Hummingbird Bioscience buzzes with $125M series C led by Novo Holdings

Hummingbird Bioscience buzzes with $125M series C led by Novo Holdings

Hummingbird Bioscience can chirp a little louder this morning with an oversubscribed $125 million series C led by Novo Holdings, the investment arm of Novo Nordisk.

The Hummingbird financing signals one of the first investments in a privately held Asian biotech by the Danish pharma company. Novo recently created Novo Holdings Equity Asia Pte. Ltd. in Singapore to focus on Asian life sciences investment.

Novo was joined by Amgen Ventures, another investment fund run by a big pharma that has a strategic collaboration with Hummingbird for cancer research. Other new investors include Frazier Healthcare Partners and Octagon Capital, while existing investors SK Inc, Heritas Capital and others also contributed.

Novo has followed the Singapore and U.S.-headquartered biotech’s progress for several years, Partner Kenneth Harrison said in a statement.

“We believe that Hummingbird’s novel data-driven, systems biology approach brings new precision to the field of antibody drug discovery and development and are proud to support the team in realizing their vision,” said Harrison, who will join Hummingbird’s board.

Hummingbird joins a large portfolio of Novo investments. The firm recorded 39 public investments and 33 venture financings in 2020 and participated in the initial public offerings of Aligos Therapeutics, Praxis Precision Medicines and others. Hummingbird previously raised more than $65 million in previous funding rounds.

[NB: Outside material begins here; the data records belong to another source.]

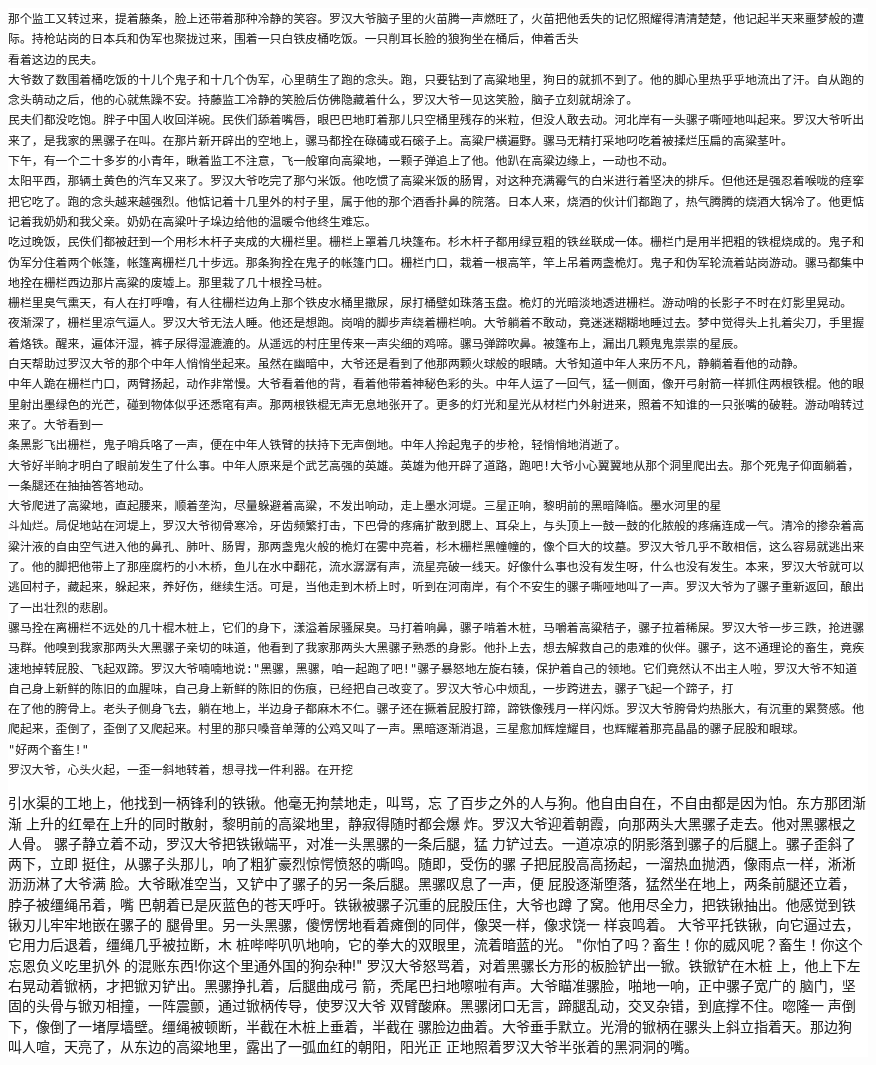     那个监工又转过来，提着藤条，脸上还带着那种冷静的笑容。罗汉大爷脑子里的火苗腾一声燃旺了，火苗把他丢失的记忆照耀得清清楚楚，他记起半天来噩梦般的遭际。持枪站岗的日本兵和伪军也聚拢过来，围着一只白铁皮桶吃饭。一只削耳长脸的狼狗坐在桶后，伸着舌头 
    看着这边的民夫。 
    大爷数了数围着桶吃饭的十儿个鬼子和十几个伪军，心里萌生了跑的念头。跑，只要钻到了高粱地里，狗日的就抓不到了。他的脚心里热乎乎地流出了汗。自从跑的念头萌动之后，他的心就焦躁不安。持藤监工冷静的笑脸后仿佛隐藏着什么，罗汉大爷一见这笑脸，脑子立刻就胡涂了。 
    民夫们都没吃饱。胖子中国人收回洋碗。民佚们舔着嘴唇，眼巴巴地盯着那儿只空桶里残存的米粒，但没人敢去动。河北岸有一头骡子嘶哑地叫起来。罗汉大爷听出来了，是我家的黑骡子在叫。在那片新开辟出的空地上，骡马都拴在碌碡或石磙子上。高粱尸横遍野。骡马无精打采地叼吃着被揉烂压扁的高粱茎叶。 
    下午，有一个二十多岁的小青年，瞅着监工不注意，飞一般窜向高粱地，一颗子弹追上了他。他趴在高粱边缘上，一动也不动。 
    太阳平西，那辆土黄色的汽车又来了。罗汉大爷吃完了那勺米饭。他吃惯了高粱米饭的肠胃，对这种充满霉气的白米进行着坚决的排斥。但他还是强忍着喉咙的痉挛把它吃了。跑的念头越来越强烈。他惦记着十几里外的村子里，属于他的那个酒香扑鼻的院落。日本人来，烧酒的伙计们都跑了，热气腾腾的烧酒大锅冷了。他更惦记着我奶奶和我父亲。奶奶在高粱叶子垛边给他的温暖令他终生难忘。 
    吃过晚饭，民佚们都被赶到一个用杉木杆子夹成的大栅栏里。栅栏上罩着几块篷布。杉木杆子都用绿豆粗的铁丝联成一体。栅栏门是用半把粗的铁棍烧成的。鬼子和伪军分住着两个帐篷，帐篷离栅栏几十步远。那条狗拴在鬼子的帐篷门口。栅栏门口，栽着一根高竿，竿上吊着两盏桅灯。鬼子和伪军轮流着站岗游动。骡马都集中地拴在栅栏西边那片高粱的废墟上。那里栽了几十根拴马桩。 
    栅栏里臭气熏天，有人在打呼噜，有人往栅栏边角上那个铁皮水桶里撒尿，尿打桶壁如珠落玉盘。桅灯的光暗淡地透进栅栏。游动哨的长影子不时在灯影里晃动。 
    夜渐深了，栅栏里凉气逼人。罗汉大爷无法人睡。他还是想跑。岗哨的脚步声绕着栅栏响。大爷躺着不敢动，竟迷迷糊糊地睡过去。梦中觉得头上扎着尖刀，手里握着烙铁。醒来，遍体汗湿，裤子尿得湿漉漉的。从遥远的村庄里传来一声尖细的鸡啼。骡马弹蹄吹鼻。被篷布上，漏出几颗鬼鬼祟祟的星辰。 
    白天帮助过罗汉大爷的那个中年人悄悄坐起来。虽然在幽暗中，大爷还是看到了他那两颗火球般的眼睛。大爷知道中年人来历不凡，静躺着看他的动静。 
    中年人跪在栅栏门口，两臂扬起，动作非常慢。大爷看着他的背，看着他带着神秘色彩的头。中年人运了一回气，猛一侧面，像开弓射箭一样抓住两根铁棍。他的眼里射出墨绿色的光芒，碰到物体似乎还悉窀有声。那两根铁棍无声无息地张开了。更多的灯光和星光从材栏门外射进来，照着不知谁的一只张嘴的破鞋。游动哨转过来了。大爷看到一 
    条黑影飞出栅栏，鬼子哨兵咯了一声，便在中年人铁臂的扶持下无声倒地。中年人拎起鬼子的步枪，轻悄悄地消逝了。 
    大爷好半晌才明白了眼前发生了什么事。中年人原来是个武艺高强的英雄。英雄为他开辟了道路，跑吧!大爷小心翼翼地从那个洞里爬出去。那个死鬼子仰面躺着，一条腿还在抽抽答答地动。 
    大爷爬进了高粱地，直起腰来，顺着垄沟，尽量躲避着高粱，不发出响动，走上墨水河堤。三星正响，黎明前的黑暗降临。墨水河里的星 
    斗灿烂。局促地站在河堤上，罗汉大爷彻骨寒冷，牙齿频繁打击，下巴骨的疼痛扩散到腮上、耳朵上，与头顶上一鼓一鼓的化脓般的疼痛连成一气。清冷的掺杂着高粱汁液的自由空气进入他的鼻孔、肺叶、肠胃，那两盏鬼火般的桅灯在雾中亮着，杉木栅栏黑幢幢的，像个巨大的坟墓。罗汉大爷几乎不敢相信，这么容易就逃出来了。他的脚把他带上了那座腐朽的小木桥，鱼儿在水中翻花，流水潺潺有声，流星亮破一线天。好像什么事也没有发生呀，什么也没有发生。本来，罗汉大爷就可以逃回村子，藏起来，躲起来，养好伤，继续生活。可是，当他走到木桥上时，听到在河南岸，有个不安生的骡子嘶哑地叫了一声。罗汉大爷为了骡子重新返回，酿出了一出壮烈的悲剧。 
    骡马拴在离栅栏不远处的几十棍木桩上，它们的身下，漾溢着尿骚屎臭。马打着响鼻，骡子啃着木桩，马嚼着高粱秸子，骡子拉着稀屎。罗汉大爷一步三跌，抢进骡马群。他嗅到我家那两头大黑骡子亲切的味道，他看到了我家那两头大黑骡子熟悉的身影。他扑上去，想去解救自己的患难的伙伴。骡子，这不通理论的畜生，竟疾速地掉转屁股、飞起双蹄。罗汉大爷喃喃地说:"黑骡，黑骡，咱一起跑了吧!"骡子暴怒地左旋右辏，保护着自己的领地。它们竟然认不出主人啦，罗汉大爷不知道自己身上新鲜的陈旧的血腥味，自己身上新鲜的陈旧的伤痕，已经把自己改变了。罗汉大爷心中烦乱，一步跨进去，骡子飞起一个蹄子，打 
    在了他的胯骨上。老头子侧身飞去，躺在地上，半边身子都麻木不仁。骡子还在撅着屁股打蹄，蹄铁像残月一样闪烁。罗汉大爷胯骨灼热胀大，有沉重的累赘感。他爬起来，歪倒了，歪倒了又爬起来。村里的那只嗓音单薄的公鸡又叫了一声。黑暗逐渐消退，三星愈加辉煌耀目，也辉耀着那亮晶晶的骡子屁股和眼球。 
    "好两个畜生!" 
    罗汉大爷，心头火起，一歪一斜地转着，想寻找一件利器。在开挖 
引水渠的工地上，他找到一柄锋利的铁锹。他毫无拘禁地走，叫骂，忘 
了百步之外的人与狗。他自由自在，不自由都是因为怕。东方那团渐渐 
上升的红晕在上升的同时散射，黎明前的高粱地里，静寂得随时都会爆 
炸。罗汉大爷迎着朝霞，向那两头大黑骡子走去。他对黑骡根之人骨。 
骡子静立着不动，罗汉大爷把铁锹端平，对准一头黑骡的一条后腿，猛 
力铲过去。一道凉凉的阴影落到骡子的后腿上。骡子歪斜了两下，立即 
挺住，从骡子头那儿，响了粗犷豪烈惊愕愤怒的嘶鸣。随即，受伤的骡 
子把屁股高高扬起，一溜热血抛洒，像雨点一样，淅淅沥沥淋了大爷满 
脸。大爷瞅准空当，又铲中了骡子的另一条后腿。黑骡叹息了一声，便 
屁股逐渐堕落，猛然坐在地上，两条前腿还立着，脖子被缰绳吊着，嘴 
巴朝着已是灰蓝色的苍天呼吁。铁锹被骡子沉重的屁股压住，大爷也蹲 
了窝。他用尽全力，把铁锹抽出。他感觉到铁锹刃儿牢牢地嵌在骡子的 
腿骨里。另一头黑骡，傻愣愣地看着瘫倒的同伴，像哭一样，像求饶一 
样哀鸣着。 
    大爷平托铁锹，向它逼过去，它用力后退着，缰绳几乎被拉断，木 
桩哔哔叭叭地响，它的拳大的双眼里，流着暗蓝的光。 
    "你怕了吗？畜生！你的威风呢？畜生！你这个忘恩负义吃里扒外 
的混账东西!你这个里通外国的狗杂种!" 
    罗汉大爷怒骂着，对着黑骡长方形的板脸铲出一锨。铁锨铲在木桩 
上，他上下左右晃动着锨柄，才把锨刃铲出。黑骡挣扎着，后腿曲成弓 
箭，秃尾巴扫地嚓啦有声。大爷瞄准骡脸，啪地一响，正中骡子宽广的 
脑门，坚固的头骨与锨刃相撞，一阵震颤，通过锨柄传导，使罗汉大爷 
双臂酸麻。黑骡闭口无言，蹄腿乱动，交叉杂错，到底撑不住。唿隆一 
声倒下，像倒了一堵厚墙壁。缰绳被顿断，半截在木桩上垂着，半截在 
骡脸边曲着。大爷垂手默立。光滑的锨柄在骡头上斜立指着天。那边狗 
叫人喧，天亮了，从东边的高粱地里，露出了一弧血红的朝阳，阳光正 
正地照着罗汉大爷半张着的黑洞洞的嘴。 
　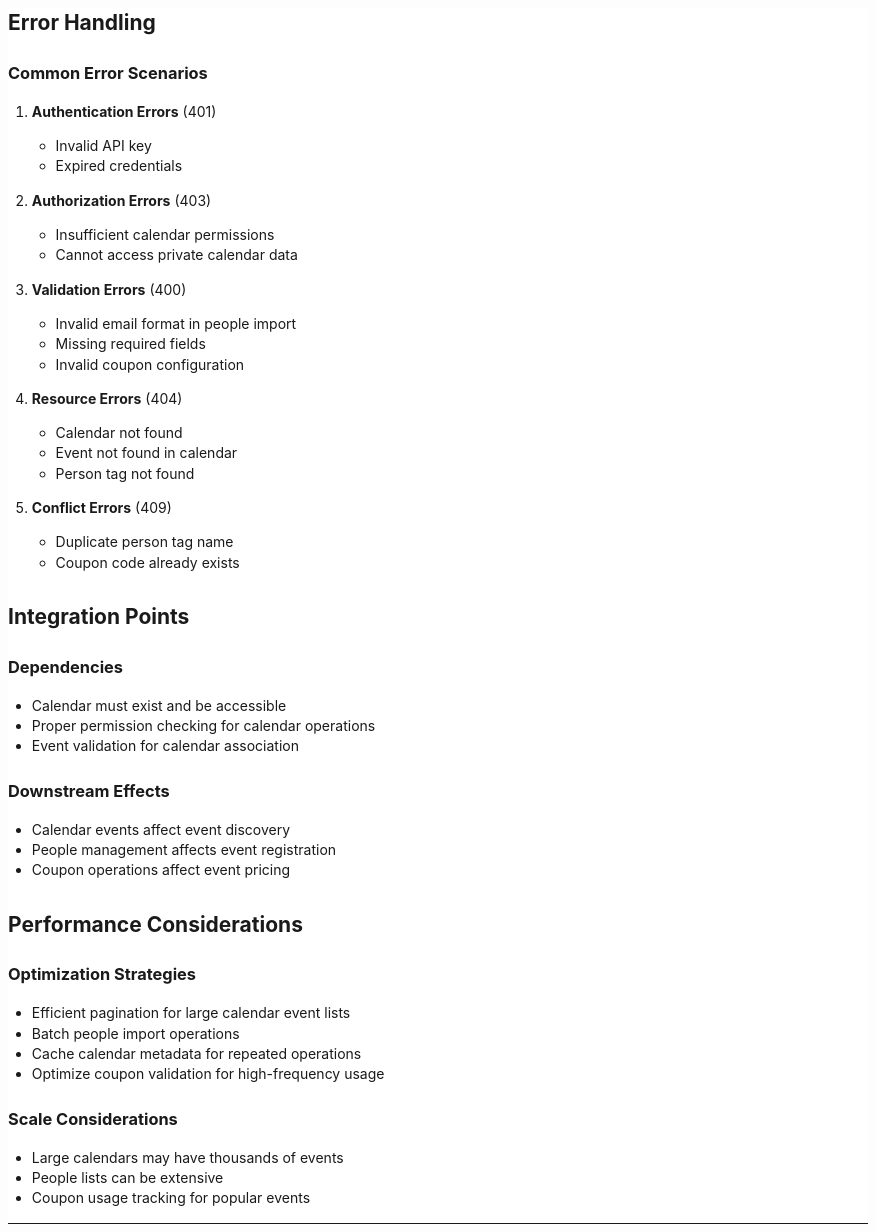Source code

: ## Error Handling

### Common Error Scenarios
1. **Authentication Errors** (401)
   - Invalid API key
   - Expired credentials

2. **Authorization Errors** (403)
   - Insufficient calendar permissions
   - Cannot access private calendar data

3. **Validation Errors** (400)
   - Invalid email format in people import
   - Missing required fields
   - Invalid coupon configuration

4. **Resource Errors** (404)
   - Calendar not found
   - Event not found in calendar
   - Person tag not found

5. **Conflict Errors** (409)
   - Duplicate person tag name
   - Coupon code already exists

## Integration Points

### Dependencies
- Calendar must exist and be accessible
- Proper permission checking for calendar operations
- Event validation for calendar association

### Downstream Effects
- Calendar events affect event discovery
- People management affects event registration
- Coupon operations affect event pricing

## Performance Considerations

### Optimization Strategies
- Efficient pagination for large calendar event lists
- Batch people import operations
- Cache calendar metadata for repeated operations
- Optimize coupon validation for high-frequency usage

### Scale Considerations
- Large calendars may have thousands of events
- People lists can be extensive
- Coupon usage tracking for popular events

---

The new financing will “propel and catalyze” Hummingbird’s delivery of precision therapies for cancers and autoimmune diseases “faster and better,” CEO Piers Ingram said in a statement.

“Over the past year we have expanded our team and solidified partnerships to enhance our capabilities and bring precision medicine to the core of everything we do,” Ingram said.

One of the beneficiaries of the financing is Hummingbird’s lead asset, HMBD-001, a HER3 antibody for neuregulin 1 (NRG1)-fusion and HER3-driven tumors. HMBD-001 aims to interfere with the HER3 antibody and inhibit tumor growth.

Hummingbird found that HMBD-001 did just that in preclinical models, according to data issued in January 2020. The company said the asset would move into phase 1 testing in the second half of 2020 in a partnership with Cancer Research UK. The FDA’s Clinical Trials database did not have any trials listed for HMBD-001 and the company has not provided an update on whether the trial has landed in the clinic.

Further funding will go to HMBD-002, an anti-VISTA monoclonal antibody that inhibits tumor growth, according to preclinical models. Hummingbird will also expand its Rational Antibody Discovery platform and advance a pipeline of other precision therapeutics, such as HMBD-009.

Besides the collaboration with Amgen, Hummingbird signed a cancer antibody pact with French drugmaker Sanofi in 2016.